Sunday, July 24, 2011

Sue to Protect Your Marriage

If marriage is important enough, this is another tool people might well use. Sue to Protect Your Marriage: "

And who knows? It might get some people to value the importance of tort reform.

Roland C. Warren, president of the National Fatherhood Initiative, published an essay in the Washington Post online, July 8, and in print, July 10, decrying the fact that women who have had affairs with male public figures, such as Arnold Schwarzenegger, John Edwards, Tiger Woods and Eliot Spitzer, have become celebrities. He says these women knew that these men were married. They should not be 'media darlings,' but should be shunned as homewreckers. He says wives should fight back, just like Candy Lightner did 30 years ago when she started Mothers Against Drunk Driving (MADD) after her teen-aged daughter was killed by a drunk driver.

One way women could fight back is by suing the women who have interfered with their marriage. Our states used to provide a legal remedy in such a situation. Spouses aggrieved by an intruder into their marriage had the right to sue the intruder for 'criminal conversation' (requiring adultery) or 'alienation of affections' (not requiring adultery). Over the past few decades the legislatures or supreme courts of about 40 of our states have abolished these rights. Why did they do so?

Many legislators, judges, and members of the public think that married people are free -- free to roam, free to play the field. No promise, no vow, no commitment they voluntarily made should be so strong that they cannot unilaterally withdraw. As for the third parties to a marriage, they are free to hit on a married person. Our laws won't let them stalk married folks or harass them, but they can hit on them. They do not need to respect any marital bond.

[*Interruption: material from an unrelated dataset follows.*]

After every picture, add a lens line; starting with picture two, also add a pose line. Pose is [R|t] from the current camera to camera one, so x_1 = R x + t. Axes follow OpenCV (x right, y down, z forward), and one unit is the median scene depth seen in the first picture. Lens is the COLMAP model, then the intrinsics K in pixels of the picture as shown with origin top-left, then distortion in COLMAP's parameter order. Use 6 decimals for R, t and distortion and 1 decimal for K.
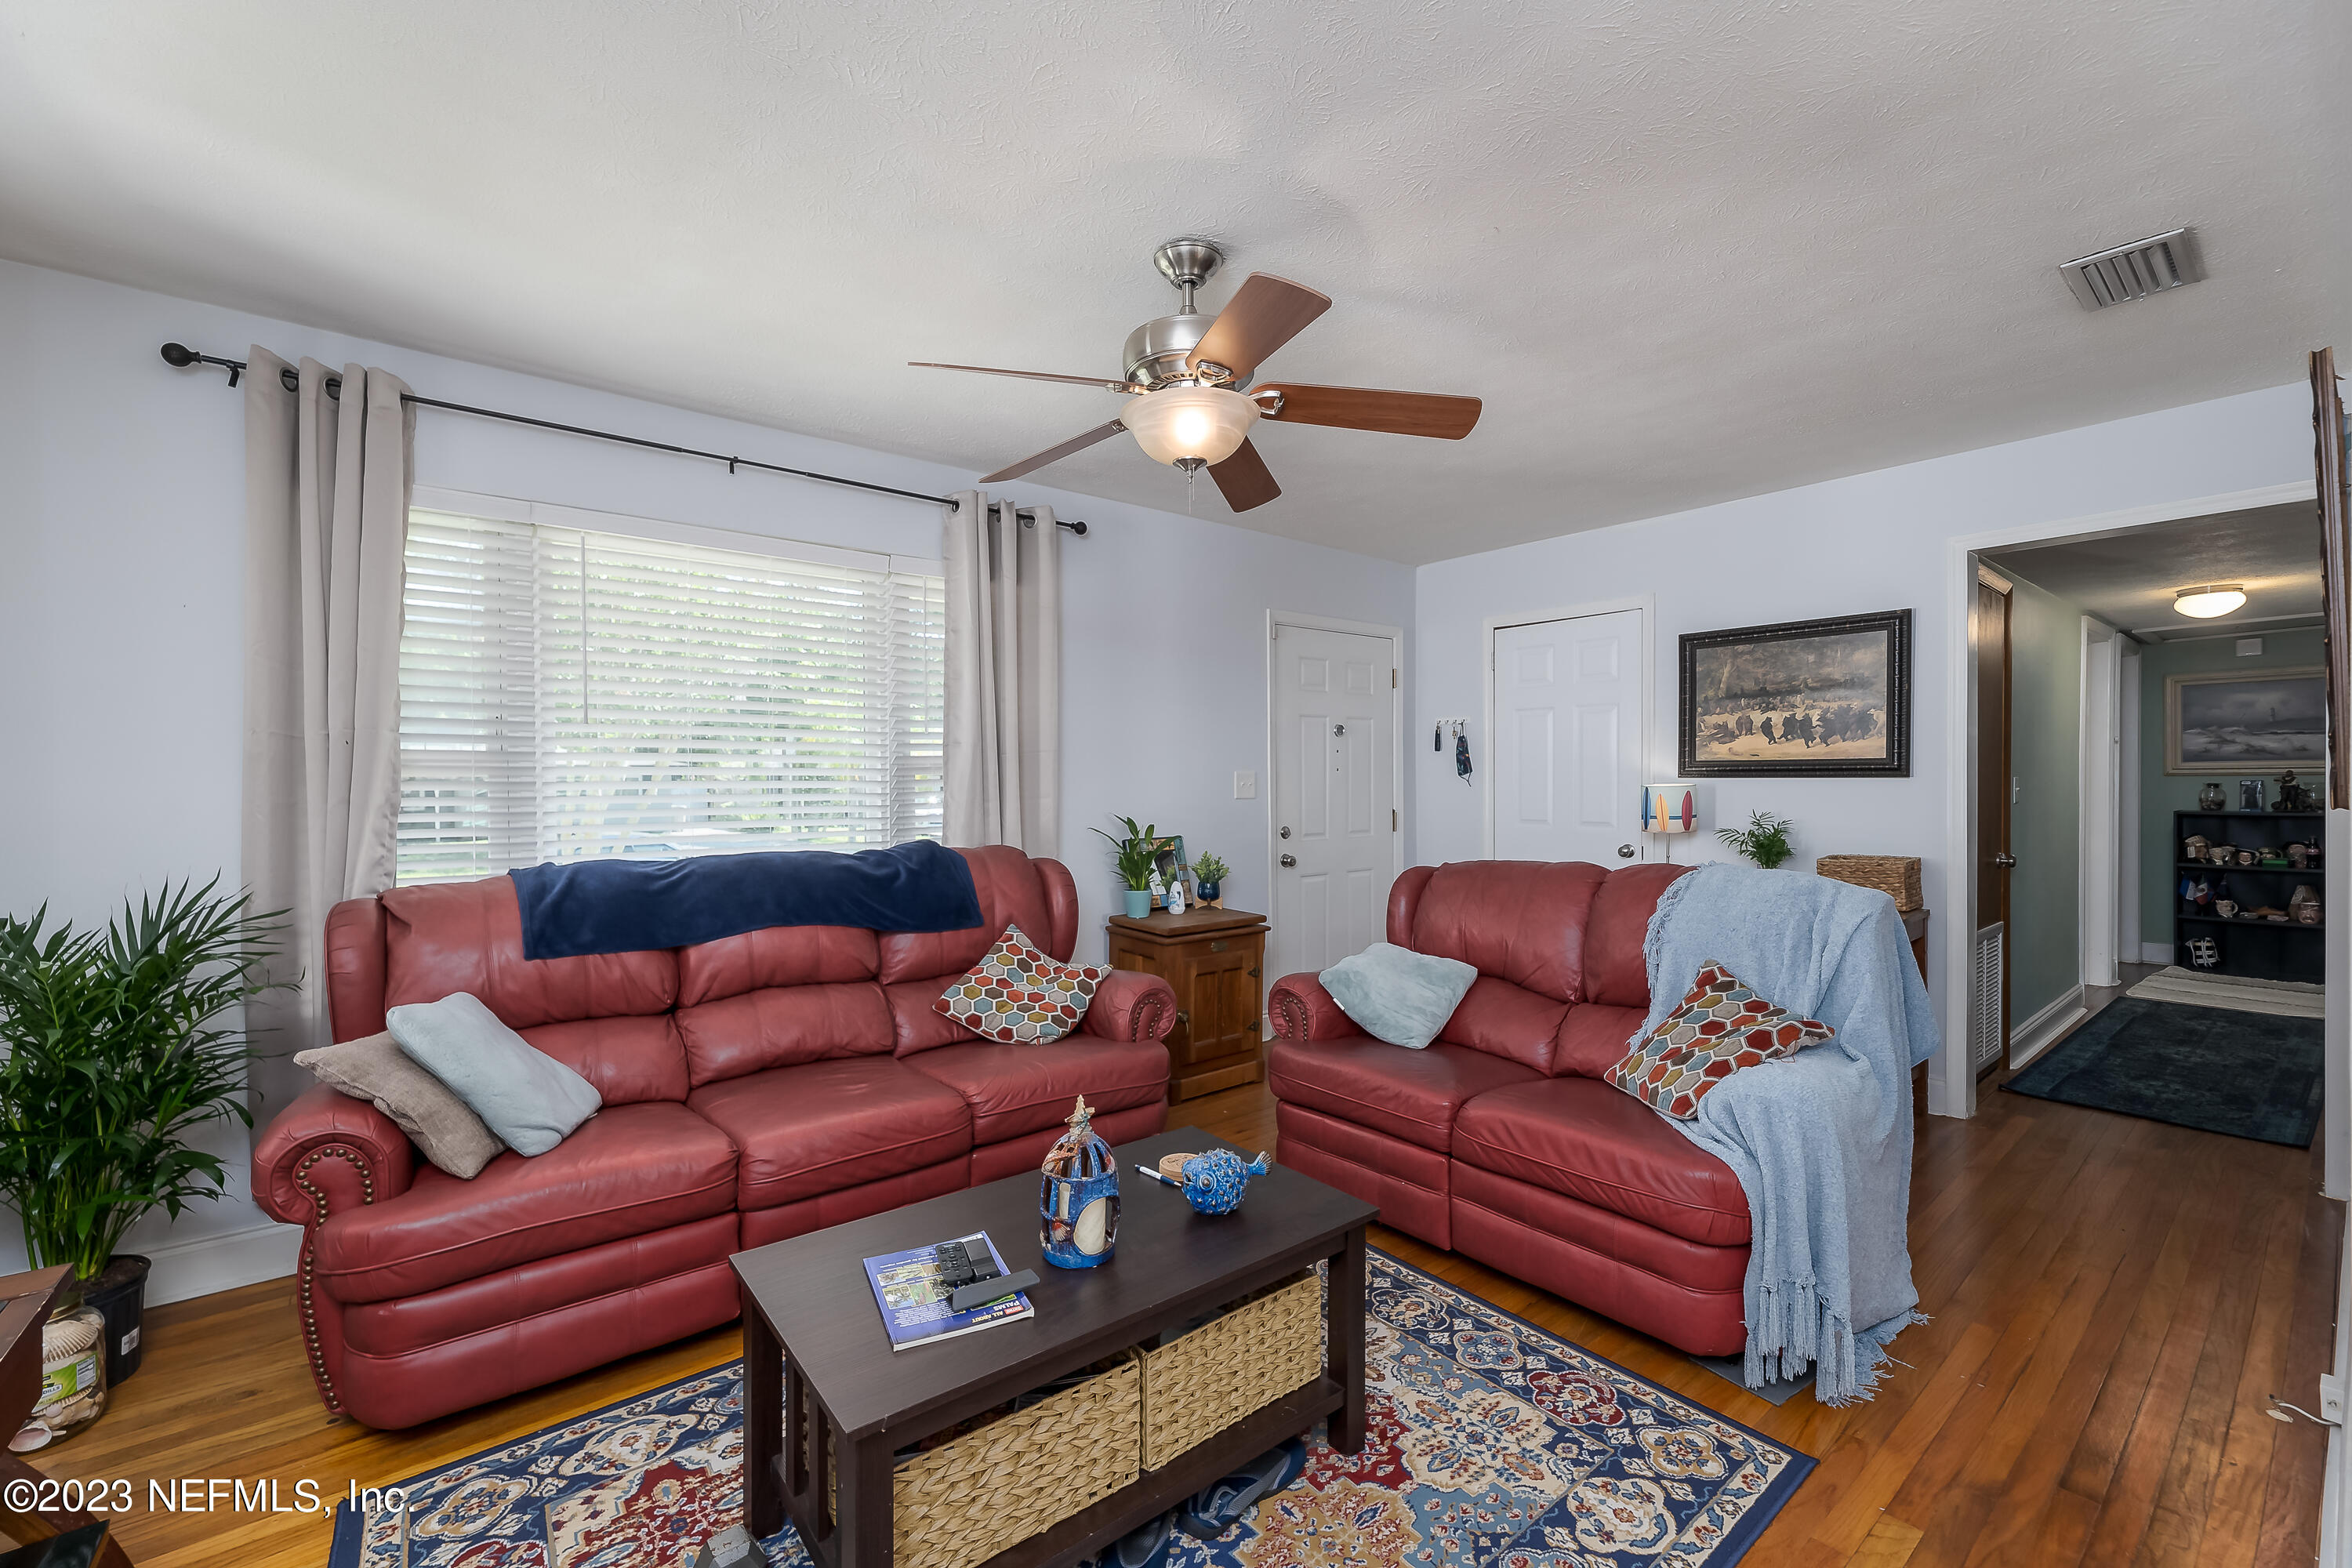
lens RADIAL K [[958.1, 0, 1159.8], [0, 958.1, 788.0], [0, 0, 1]] dist [-0.000644, 0.000420]
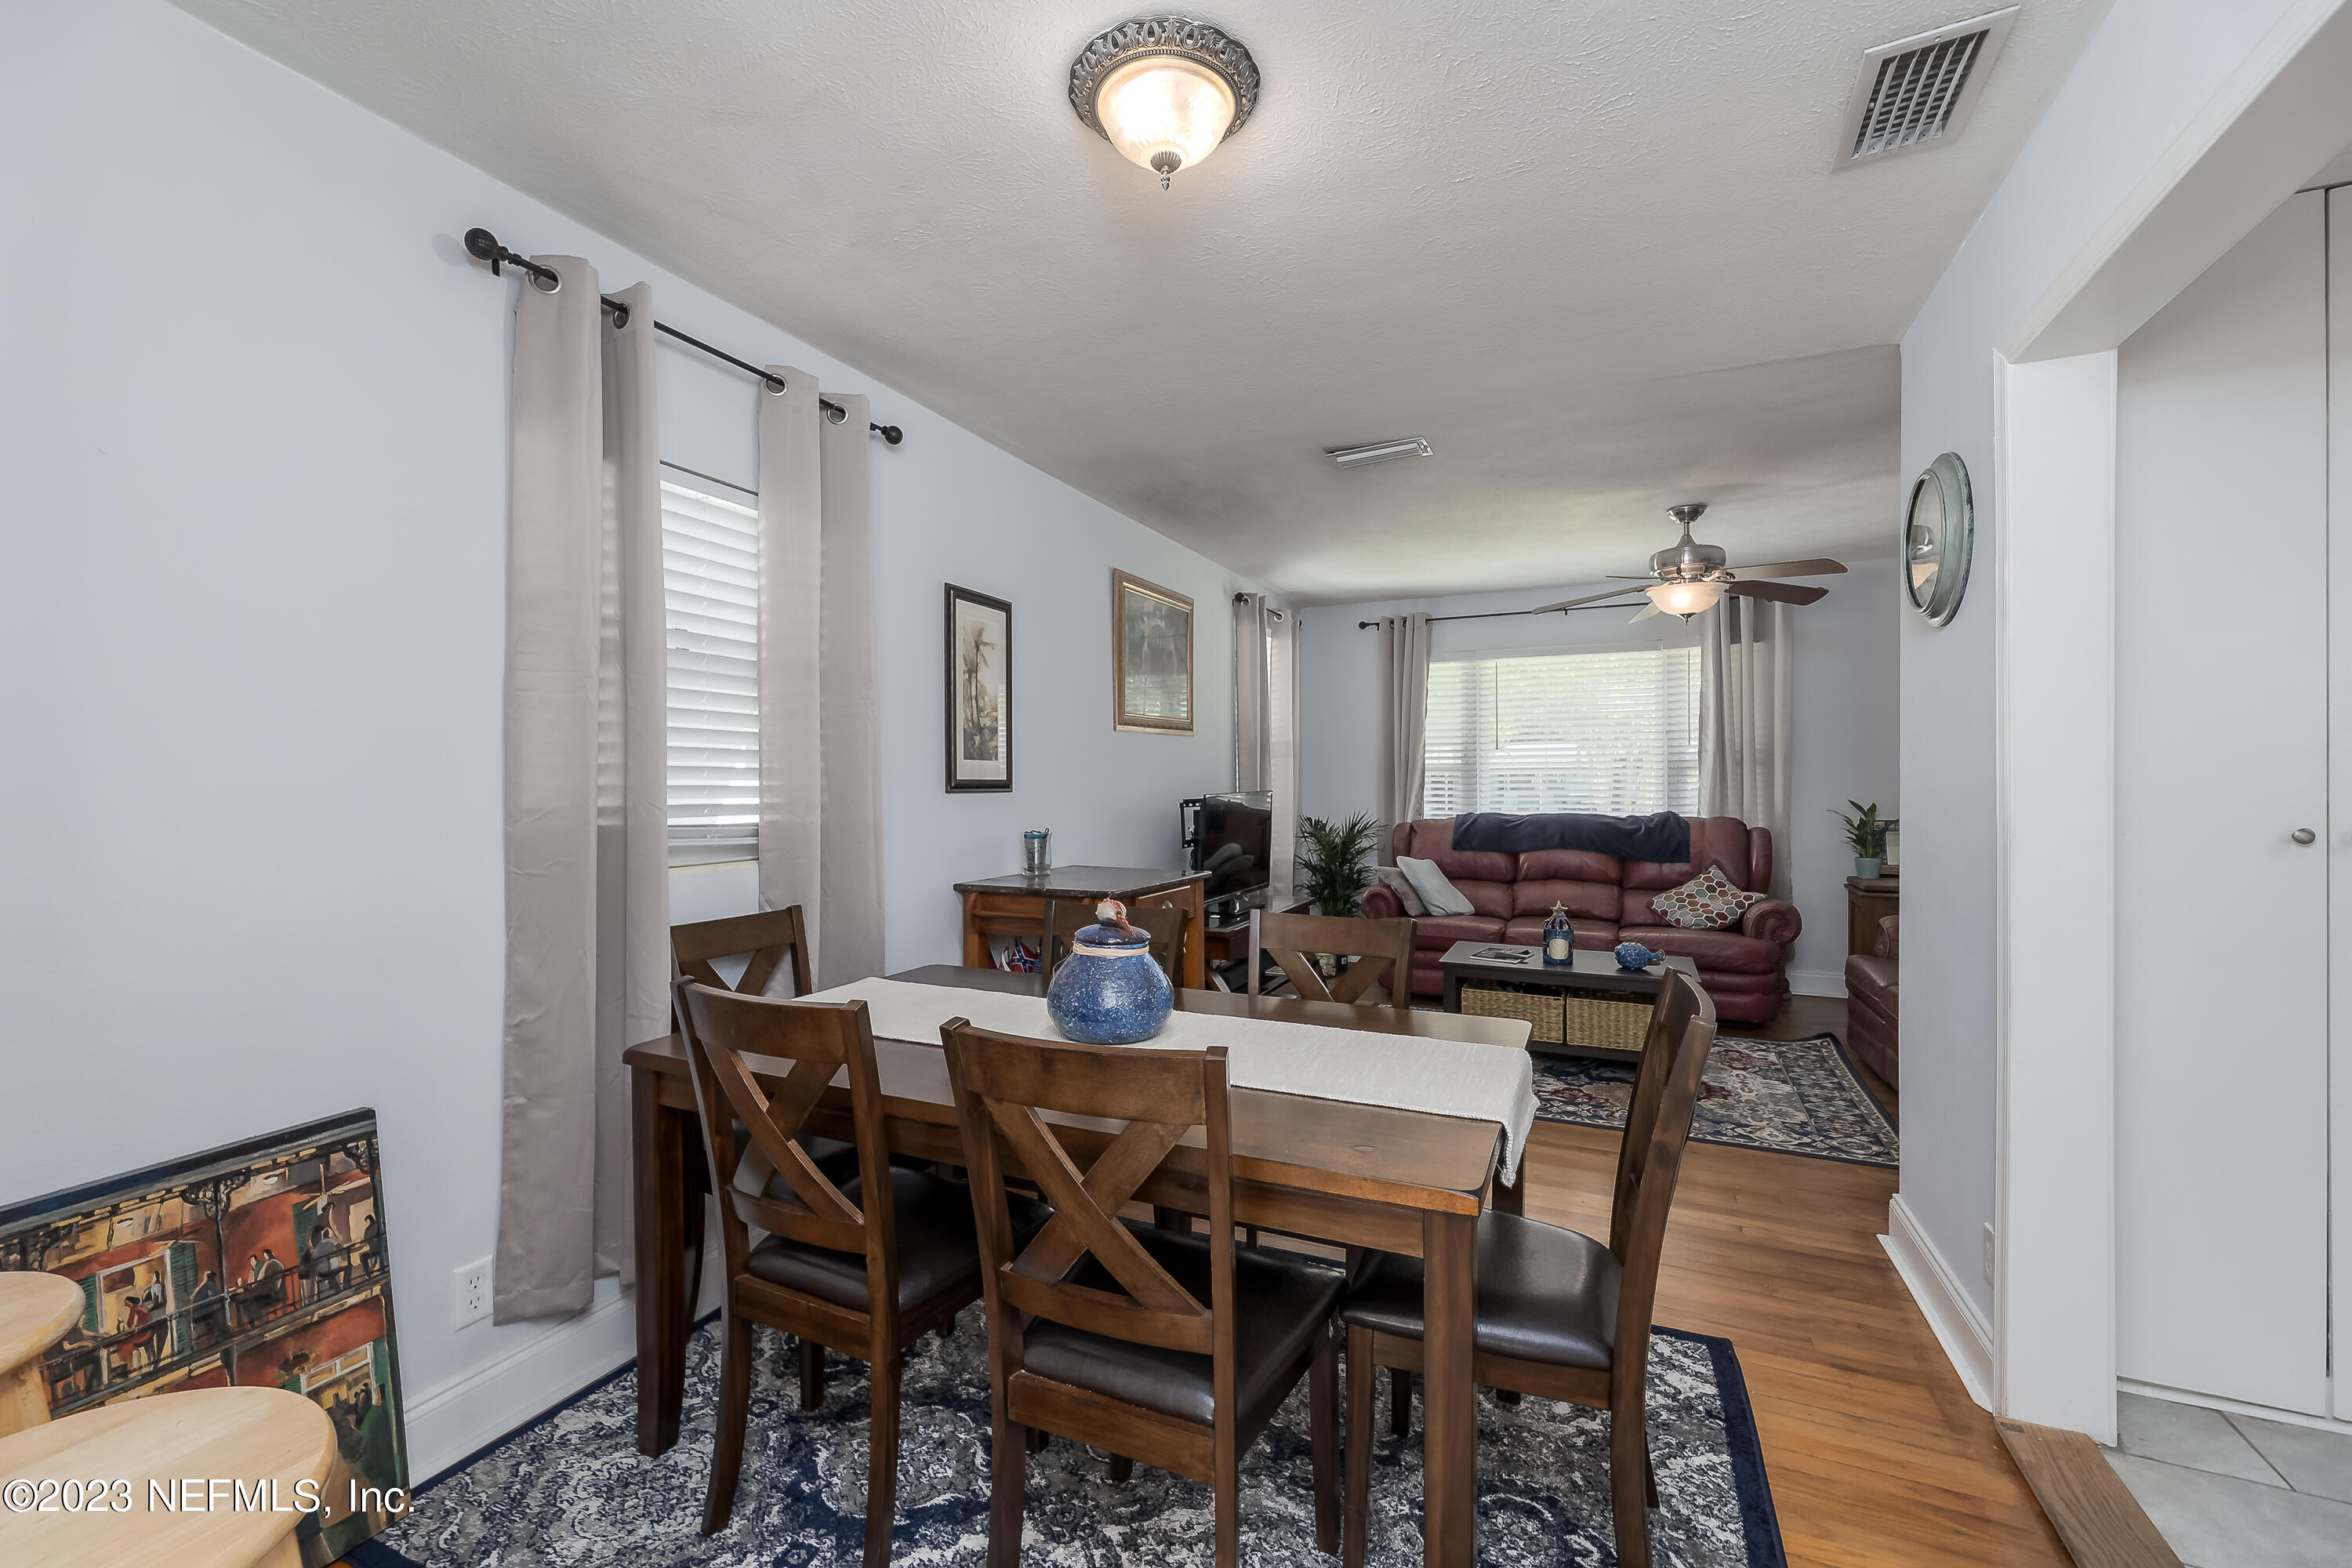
lens RADIAL K [[958.1, 0, 1159.8], [0, 958.1, 788.0], [0, 0, 1]] dist [-0.000644, 0.000420]
pose [[0.444725, 0.012790, -0.895576, 1.160308], [-0.000929, 0.999904, 0.013819, -0.011874], [0.895667, -0.005313, 0.444694, -0.735048]]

Have our legislators and judges actually said these things? They didn't need to. Their actions said it.


There are additional situations in which married persons could use lawsuits. A married person should be able to sue individuals who interfered with a marriage to gain commercial advantage. They should be allowed to sue prostitutes and their pimps, mistresses and gigolos, pornography websites, and dating websites that do not screen out married persons. The wife of former Governor Eliot Spitzer should be entitled to sue his prostitutes and their pimps to recover the more than $80,000 he reportedly paid them.

A husband should be able to sue a man, infected with a sexually transmitted disease, who has engaged, or has attempted to engage, in intercourse with his wife. Moreover, a wife should be able to hold persons liable for interfering with marital relations for selling drugs to her husband, or for feeding his gambling addiction if the drugs and gambling deprived her of his care, comfort, society, or consortium. (Precedents for such legislation include the Hugh O'Connor Memorial Laws, named after the son of actor Carroll O'Connor, and adopted by several states since the late 1990s. The laws allow family members to sue those who provided drugs to their loved ones.)

If we want a tool to protect individual marriages, and all marriages, weak and strong, then we can develop modern legislation on the interference of marital relations based on the historical causes of action known as 'criminal conversation' and 'alienation of affections' and on the ideas presented here.